A matching algorithm should be run to match items in these two data sets. If the match is strong it should be added right away, if it's weaker it should somehow be offered to a user to decide if the match is correct or not. User decisions should be recorded and remembered so we don't keep offering the same (incorrect link). If matches are made (with the tool or some other way), the database should be updated so it won't be offered to users anymore. The whole thing should probably be offered in some game like way and should probably have a leader board.

User interaction[edit]

How to offer a possible Wikidata painting item to Commons match is a challenge in it's own right. Plenty of paintings look the same if you just look at the metadata. Titles can be quite generic and used multiple times. The best way to offer it to the user would be a visual way. If a user gets offered the image on the museum website and the image on Commons, it's easy to make the match, a robot might even be able to do that.

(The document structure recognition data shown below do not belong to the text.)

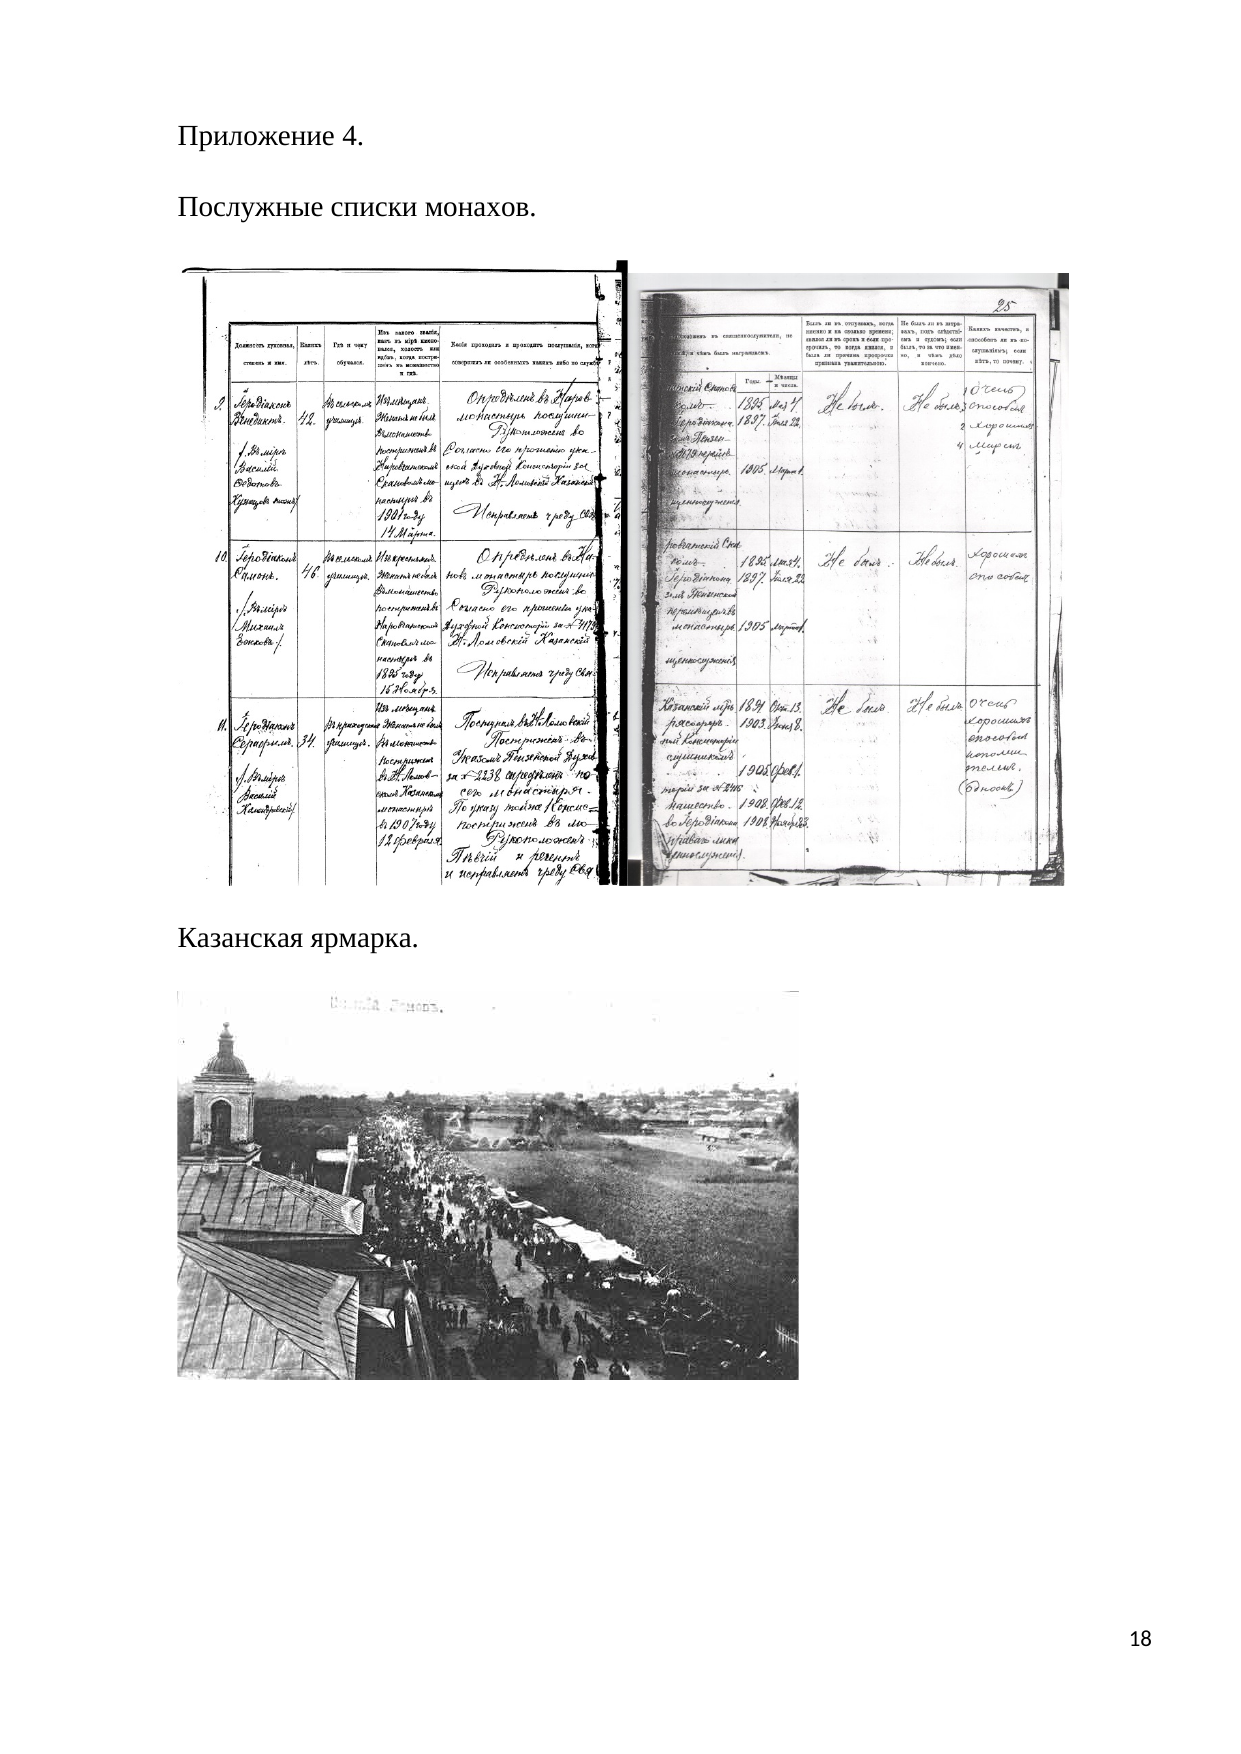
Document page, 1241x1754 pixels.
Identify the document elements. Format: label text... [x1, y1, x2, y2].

text Приложение 4. [177, 118, 1152, 152]
text Послужные списки монахов. [177, 189, 1152, 223]
picture [177, 991, 799, 1380]
text Казанская ярмарка. [177, 920, 1152, 954]
picture [177, 260, 1069, 886]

The hard part is extracting the image from the (museum) website. At the very least the painting item needs to have a described at URL (P973) link. Of the about 90.000 paintings without an image, about 75.000 (80%+) have an external link so that part looks promising. The code to extract the relevant image from the museum website will probably takes the most effort to write.

Probably should offer an option to create a painting item here, but that's a different user flow.

Other approach[edit]

Completely different approach would to just upload all the images from all the museum websites and match these. This way we don't have to deal with all the current images on Commons with messy metadata. That still leaves us with a lot of images of paintings on Commons that don't have a link to Wikidata.